● EXCERPTED TEXT
------------------------------
Formatted question description: https://leetcode.ca/all/1433.html
1433. Check If a String Can Break Another String
Level
Medium
Description
Given two strings: s1
and s2
with the same size, check if some permutation of string s1
can break some permutation of string s2
or vice-versa (in other words s2
can break s1
).
A string x
can break string y
(both of size n
) if x[i] >= y[i]
(in alphabetical order) for all i
between 0
and n-1
.
Example 1:
Input: s1 = “abc”, s2 = “xya”
Output: true
Explanation: “ayx” is a permutation of s2=”xya” which can break to string “abc” which is a permutation of s1=”abc”.
Example 2:
Input: s1 = “abe”, s2 = “acd”
Output: false
Explanation: All permutations for s1=”abe” are: “abe”, “aeb”, “bae”, “bea”, “eab” and “eba” and all permutation for s2=”acd” are: “acd”, “adc”, “cad”, “cda”, “dac” and “dca”. However, there is not any permutation from s1 which can break some permutation from s2 and vice-versa.
Example 3:
Input: s1 = “leetcodee”, s2 = “interview”
Output: true
Constraints:
s1.length == n
s2.length == n
1 <= n <= 10^5
- All strings consist of lowercase English letters.
------------------------------
Please continue the problem description on checking whether one string can break another, picking up right after its last line.

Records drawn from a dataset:
------------------------------
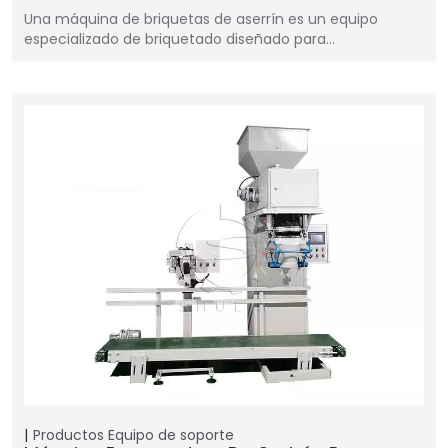
Una máquina de briquetas de aserrín es un equipo
especializado de briquetado diseñado para…
Productos
Equipo de soporte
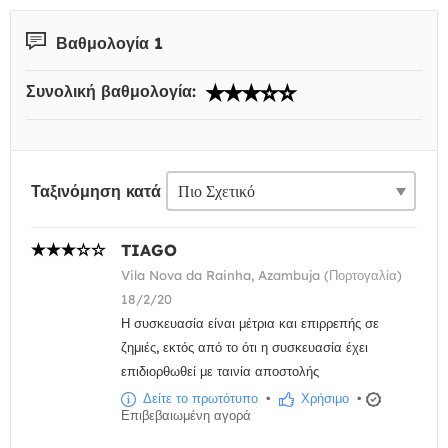
Βαθμολογία 1
Συνολική βαθμολογία:
Ταξινόμηση κατά
TIAGO
Vila Nova da Rainha, Azambuja (Πορτογαλία)
18/2/20
Η συσκευασία είναι μέτρια και επιρρεπής σε
ζημιές, εκτός από το ότι η συσκευασία έχει
επιδιορθωθεί με ταινία αποστολής
Δείτε το πρωτότυπο
•
Χρήσιμο
•
Επιβεβαιωμένη αγορά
------------------------------
● WRITTEN RESPONSE
Solution
Convert s1
and s2
into arrays of type char
, which are array1
and array2
respectively, and sort array1
and array2
. Then compare each pair of characters in array1
and array2
. If there exists two indices i
and j
such that array1[i] < array2[i]
and array1[j] > array2[j]
, then return false
. Otherwise, return true
.
class Solution {
public boolean checkIfCanBreak(String s1, String s2) {
char[] array1 = s1.toCharArray();
char[] array2 = s2.toCharArray();
Arrays.sort(array1);
Arrays.sort(array2);
int difference = 0;
int length = array1.length;
for (int i = 0; i < length; i++) {
int curDifference = array1[i] - array2[i];
if (curDifference != 0) {
curDifference /= Math.abs(curDifference);
if (curDifference * difference < 0)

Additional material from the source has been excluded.